━━ Dataset entries

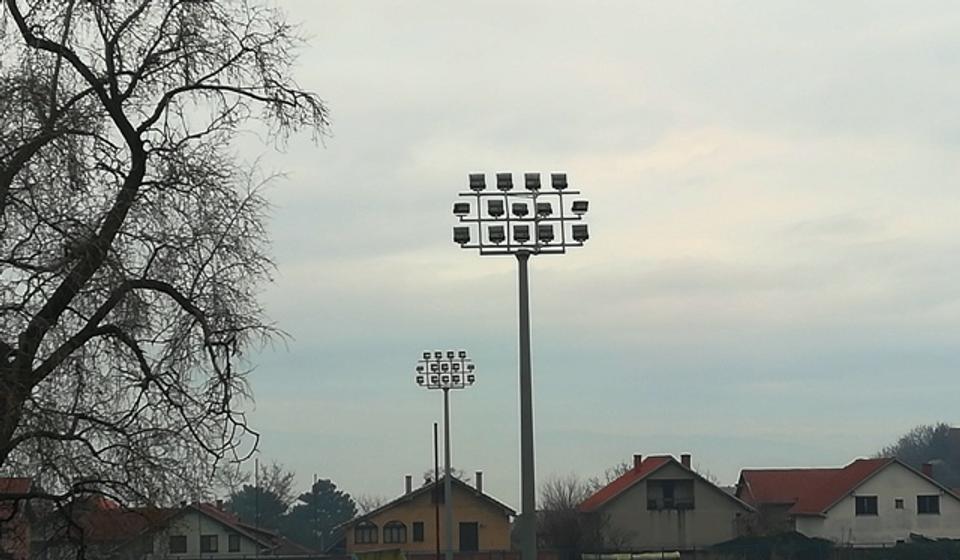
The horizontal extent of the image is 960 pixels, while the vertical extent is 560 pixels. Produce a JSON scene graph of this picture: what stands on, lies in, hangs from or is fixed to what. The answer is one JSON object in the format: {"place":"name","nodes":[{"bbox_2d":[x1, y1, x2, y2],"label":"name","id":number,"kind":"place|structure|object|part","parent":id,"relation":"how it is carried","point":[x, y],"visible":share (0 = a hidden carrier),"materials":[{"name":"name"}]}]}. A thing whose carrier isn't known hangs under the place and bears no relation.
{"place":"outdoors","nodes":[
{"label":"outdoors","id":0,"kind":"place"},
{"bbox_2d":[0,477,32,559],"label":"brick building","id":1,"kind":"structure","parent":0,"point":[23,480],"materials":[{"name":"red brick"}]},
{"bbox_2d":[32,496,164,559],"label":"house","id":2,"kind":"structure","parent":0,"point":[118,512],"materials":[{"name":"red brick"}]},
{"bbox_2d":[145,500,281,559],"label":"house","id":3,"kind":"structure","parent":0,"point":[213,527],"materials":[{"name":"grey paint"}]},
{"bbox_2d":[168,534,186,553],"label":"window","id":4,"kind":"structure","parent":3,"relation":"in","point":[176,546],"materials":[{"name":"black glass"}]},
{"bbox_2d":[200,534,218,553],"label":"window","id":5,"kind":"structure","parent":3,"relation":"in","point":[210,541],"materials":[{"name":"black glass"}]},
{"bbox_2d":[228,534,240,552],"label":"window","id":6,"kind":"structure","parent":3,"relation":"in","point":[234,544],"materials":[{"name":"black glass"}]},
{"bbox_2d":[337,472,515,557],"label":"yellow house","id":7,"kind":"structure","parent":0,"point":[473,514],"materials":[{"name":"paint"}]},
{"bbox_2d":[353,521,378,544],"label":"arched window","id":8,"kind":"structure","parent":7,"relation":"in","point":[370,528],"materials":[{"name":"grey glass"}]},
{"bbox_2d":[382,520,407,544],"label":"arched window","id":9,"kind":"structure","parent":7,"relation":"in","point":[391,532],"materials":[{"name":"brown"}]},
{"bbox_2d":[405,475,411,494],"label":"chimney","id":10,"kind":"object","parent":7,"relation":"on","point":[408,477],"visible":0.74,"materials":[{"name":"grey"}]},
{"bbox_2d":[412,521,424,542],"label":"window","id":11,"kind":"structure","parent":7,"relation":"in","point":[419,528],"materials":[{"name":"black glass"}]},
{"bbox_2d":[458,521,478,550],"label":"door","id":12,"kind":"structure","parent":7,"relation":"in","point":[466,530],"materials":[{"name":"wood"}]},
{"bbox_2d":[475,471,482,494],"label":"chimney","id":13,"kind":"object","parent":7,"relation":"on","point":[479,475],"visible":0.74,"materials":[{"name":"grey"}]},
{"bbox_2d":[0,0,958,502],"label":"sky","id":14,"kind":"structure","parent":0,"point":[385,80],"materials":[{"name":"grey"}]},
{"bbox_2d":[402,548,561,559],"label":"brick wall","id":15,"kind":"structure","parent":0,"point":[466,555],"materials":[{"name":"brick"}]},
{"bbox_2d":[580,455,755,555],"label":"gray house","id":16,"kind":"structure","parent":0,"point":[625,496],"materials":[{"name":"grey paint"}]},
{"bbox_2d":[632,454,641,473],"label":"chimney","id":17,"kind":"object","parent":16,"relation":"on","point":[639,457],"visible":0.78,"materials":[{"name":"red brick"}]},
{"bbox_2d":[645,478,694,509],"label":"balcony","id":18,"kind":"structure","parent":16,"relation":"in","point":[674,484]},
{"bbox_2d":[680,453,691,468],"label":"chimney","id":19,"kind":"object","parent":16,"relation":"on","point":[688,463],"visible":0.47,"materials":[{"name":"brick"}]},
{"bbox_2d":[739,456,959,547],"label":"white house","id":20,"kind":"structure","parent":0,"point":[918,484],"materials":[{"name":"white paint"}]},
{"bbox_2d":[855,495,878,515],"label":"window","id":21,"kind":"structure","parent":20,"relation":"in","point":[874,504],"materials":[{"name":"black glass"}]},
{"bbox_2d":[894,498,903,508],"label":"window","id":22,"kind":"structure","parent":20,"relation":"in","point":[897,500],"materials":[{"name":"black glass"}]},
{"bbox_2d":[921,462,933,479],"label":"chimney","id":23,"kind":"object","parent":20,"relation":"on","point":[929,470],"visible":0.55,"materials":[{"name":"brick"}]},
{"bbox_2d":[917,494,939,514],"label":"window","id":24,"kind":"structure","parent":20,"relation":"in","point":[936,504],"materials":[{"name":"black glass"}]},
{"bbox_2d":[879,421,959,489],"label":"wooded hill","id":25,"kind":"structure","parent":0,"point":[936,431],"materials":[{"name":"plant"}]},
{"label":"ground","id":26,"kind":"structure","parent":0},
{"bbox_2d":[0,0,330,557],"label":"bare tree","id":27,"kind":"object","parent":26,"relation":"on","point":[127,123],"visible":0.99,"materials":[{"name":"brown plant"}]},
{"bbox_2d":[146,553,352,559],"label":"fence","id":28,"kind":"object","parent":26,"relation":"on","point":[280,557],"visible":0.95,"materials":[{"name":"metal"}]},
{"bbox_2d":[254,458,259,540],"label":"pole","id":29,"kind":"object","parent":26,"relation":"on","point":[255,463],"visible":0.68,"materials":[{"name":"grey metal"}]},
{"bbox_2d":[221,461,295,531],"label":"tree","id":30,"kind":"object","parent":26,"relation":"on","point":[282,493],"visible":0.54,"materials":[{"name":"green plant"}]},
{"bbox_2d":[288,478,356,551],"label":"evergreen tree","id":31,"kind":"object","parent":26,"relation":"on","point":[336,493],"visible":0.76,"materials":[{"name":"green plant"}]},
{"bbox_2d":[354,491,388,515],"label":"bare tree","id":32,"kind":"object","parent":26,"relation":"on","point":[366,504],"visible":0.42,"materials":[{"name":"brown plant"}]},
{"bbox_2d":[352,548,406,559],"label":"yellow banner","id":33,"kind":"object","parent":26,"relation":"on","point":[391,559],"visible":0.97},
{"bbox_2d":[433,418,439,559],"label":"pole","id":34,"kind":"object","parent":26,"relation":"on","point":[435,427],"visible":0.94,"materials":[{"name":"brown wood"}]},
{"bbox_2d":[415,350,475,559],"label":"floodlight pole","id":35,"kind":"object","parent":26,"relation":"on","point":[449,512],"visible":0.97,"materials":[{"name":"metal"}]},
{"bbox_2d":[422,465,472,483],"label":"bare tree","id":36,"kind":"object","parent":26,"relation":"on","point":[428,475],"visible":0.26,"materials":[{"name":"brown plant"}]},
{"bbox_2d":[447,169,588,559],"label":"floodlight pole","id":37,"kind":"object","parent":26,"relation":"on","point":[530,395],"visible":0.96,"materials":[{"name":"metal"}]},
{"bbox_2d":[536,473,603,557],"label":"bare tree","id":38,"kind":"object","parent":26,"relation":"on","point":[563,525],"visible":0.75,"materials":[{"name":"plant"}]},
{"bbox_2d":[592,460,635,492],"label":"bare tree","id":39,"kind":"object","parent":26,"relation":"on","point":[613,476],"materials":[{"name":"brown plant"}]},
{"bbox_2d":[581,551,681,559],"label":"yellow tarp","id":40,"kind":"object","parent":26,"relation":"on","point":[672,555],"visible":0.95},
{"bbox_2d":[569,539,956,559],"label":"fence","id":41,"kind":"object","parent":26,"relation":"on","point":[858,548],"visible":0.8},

━━━━

What you should do: Could you restate every record above word for word, dropping the pictures?

Answer for the task:
The horizontal extent of the image is 960 pixels, while the vertical extent is 560 pixels. Produce a JSON scene graph of this picture: what stands on, lies in, hangs from or is fixed to what. The answer is one JSON object in the format: {"place":"name","nodes":[{"bbox_2d":[x1, y1, x2, y2],"label":"name","id":number,"kind":"place|structure|object|part","parent":id,"relation":"how it is carried","point":[x, y],"visible":share (0 = a hidden carrier),"materials":[{"name":"name"}]}]}. A thing whose carrier isn't known hangs under the place and bears no relation.
{"place":"outdoors","nodes":[
{"label":"outdoors","id":0,"kind":"place"},
{"bbox_2d":[0,477,32,559],"label":"brick building","id":1,"kind":"structure","parent":0,"point":[23,480],"materials":[{"name":"red brick"}]},
{"bbox_2d":[32,496,164,559],"label":"house","id":2,"kind":"structure","parent":0,"point":[118,512],"materials":[{"name":"red brick"}]},
{"bbox_2d":[145,500,281,559],"label":"house","id":3,"kind":"structure","parent":0,"point":[213,527],"materials":[{"name":"grey paint"}]},
{"bbox_2d":[168,534,186,553],"label":"window","id":4,"kind":"structure","parent":3,"relation":"in","point":[176,546],"materials":[{"name":"black glass"}]},
{"bbox_2d":[200,534,218,553],"label":"window","id":5,"kind":"structure","parent":3,"relation":"in","point":[210,541],"materials":[{"name":"black glass"}]},
{"bbox_2d":[228,534,240,552],"label":"window","id":6,"kind":"structure","parent":3,"relation":"in","point":[234,544],"materials":[{"name":"black glass"}]},
{"bbox_2d":[337,472,515,557],"label":"yellow house","id":7,"kind":"structure","parent":0,"point":[473,514],"materials":[{"name":"paint"}]},
{"bbox_2d":[353,521,378,544],"label":"arched window","id":8,"kind":"structure","parent":7,"relation":"in","point":[370,528],"materials":[{"name":"grey glass"}]},
{"bbox_2d":[382,520,407,544],"label":"arched window","id":9,"kind":"structure","parent":7,"relation":"in","point":[391,532],"materials":[{"name":"brown"}]},
{"bbox_2d":[405,475,411,494],"label":"chimney","id":10,"kind":"object","parent":7,"relation":"on","point":[408,477],"visible":0.74,"materials":[{"name":"grey"}]},
{"bbox_2d":[412,521,424,542],"label":"window","id":11,"kind":"structure","parent":7,"relation":"in","point":[419,528],"materials":[{"name":"black glass"}]},
{"bbox_2d":[458,521,478,550],"label":"door","id":12,"kind":"structure","parent":7,"relation":"in","point":[466,530],"materials":[{"name":"wood"}]},
{"bbox_2d":[475,471,482,494],"label":"chimney","id":13,"kind":"object","parent":7,"relation":"on","point":[479,475],"visible":0.74,"materials":[{"name":"grey"}]},
{"bbox_2d":[0,0,958,502],"label":"sky","id":14,"kind":"structure","parent":0,"point":[385,80],"materials":[{"name":"grey"}]},
{"bbox_2d":[402,548,561,559],"label":"brick wall","id":15,"kind":"structure","parent":0,"point":[466,555],"materials":[{"name":"brick"}]},
{"bbox_2d":[580,455,755,555],"label":"gray house","id":16,"kind":"structure","parent":0,"point":[625,496],"materials":[{"name":"grey paint"}]},
{"bbox_2d":[632,454,641,473],"label":"chimney","id":17,"kind":"object","parent":16,"relation":"on","point":[639,457],"visible":0.78,"materials":[{"name":"red brick"}]},
{"bbox_2d":[645,478,694,509],"label":"balcony","id":18,"kind":"structure","parent":16,"relation":"in","point":[674,484]},
{"bbox_2d":[680,453,691,468],"label":"chimney","id":19,"kind":"object","parent":16,"relation":"on","point":[688,463],"visible":0.47,"materials":[{"name":"brick"}]},
{"bbox_2d":[739,456,959,547],"label":"white house","id":20,"kind":"structure","parent":0,"point":[918,484],"materials":[{"name":"white paint"}]},
{"bbox_2d":[855,495,878,515],"label":"window","id":21,"kind":"structure","parent":20,"relation":"in","point":[874,504],"materials":[{"name":"black glass"}]},
{"bbox_2d":[894,498,903,508],"label":"window","id":22,"kind":"structure","parent":20,"relation":"in","point":[897,500],"materials":[{"name":"black glass"}]},
{"bbox_2d":[921,462,933,479],"label":"chimney","id":23,"kind":"object","parent":20,"relation":"on","point":[929,470],"visible":0.55,"materials":[{"name":"brick"}]},
{"bbox_2d":[917,494,939,514],"label":"window","id":24,"kind":"structure","parent":20,"relation":"in","point":[936,504],"materials":[{"name":"black glass"}]},
{"bbox_2d":[879,421,959,489],"label":"wooded hill","id":25,"kind":"structure","parent":0,"point":[936,431],"materials":[{"name":"plant"}]},
{"label":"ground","id":26,"kind":"structure","parent":0},
{"bbox_2d":[0,0,330,557],"label":"bare tree","id":27,"kind":"object","parent":26,"relation":"on","point":[127,123],"visible":0.99,"materials":[{"name":"brown plant"}]},
{"bbox_2d":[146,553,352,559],"label":"fence","id":28,"kind":"object","parent":26,"relation":"on","point":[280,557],"visible":0.95,"materials":[{"name":"metal"}]},
{"bbox_2d":[254,458,259,540],"label":"pole","id":29,"kind":"object","parent":26,"relation":"on","point":[255,463],"visible":0.68,"materials":[{"name":"grey metal"}]},
{"bbox_2d":[221,461,295,531],"label":"tree","id":30,"kind":"object","parent":26,"relation":"on","point":[282,493],"visible":0.54,"materials":[{"name":"green plant"}]},
{"bbox_2d":[288,478,356,551],"label":"evergreen tree","id":31,"kind":"object","parent":26,"relation":"on","point":[336,493],"visible":0.76,"materials":[{"name":"green plant"}]},
{"bbox_2d":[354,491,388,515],"label":"bare tree","id":32,"kind":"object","parent":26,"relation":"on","point":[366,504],"visible":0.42,"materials":[{"name":"brown plant"}]},
{"bbox_2d":[352,548,406,559],"label":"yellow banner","id":33,"kind":"object","parent":26,"relation":"on","point":[391,559],"visible":0.97},
{"bbox_2d":[433,418,439,559],"label":"pole","id":34,"kind":"object","parent":26,"relation":"on","point":[435,427],"visible":0.94,"materials":[{"name":"brown wood"}]},
{"bbox_2d":[415,350,475,559],"label":"floodlight pole","id":35,"kind":"object","parent":26,"relation":"on","point":[449,512],"visible":0.97,"materials":[{"name":"metal"}]},
{"bbox_2d":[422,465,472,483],"label":"bare tree","id":36,"kind":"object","parent":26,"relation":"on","point":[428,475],"visible":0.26,"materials":[{"name":"brown plant"}]},
{"bbox_2d":[447,169,588,559],"label":"floodlight pole","id":37,"kind":"object","parent":26,"relation":"on","point":[530,395],"visible":0.96,"materials":[{"name":"metal"}]},
{"bbox_2d":[536,473,603,557],"label":"bare tree","id":38,"kind":"object","parent":26,"relation":"on","point":[563,525],"visible":0.75,"materials":[{"name":"plant"}]},
{"bbox_2d":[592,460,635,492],"label":"bare tree","id":39,"kind":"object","parent":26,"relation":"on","point":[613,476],"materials":[{"name":"brown plant"}]},
{"bbox_2d":[581,551,681,559],"label":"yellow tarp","id":40,"kind":"object","parent":26,"relation":"on","point":[672,555],"visible":0.95},
{"bbox_2d":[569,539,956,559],"label":"fence","id":41,"kind":"object","parent":26,"relation":"on","point":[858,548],"visible":0.8},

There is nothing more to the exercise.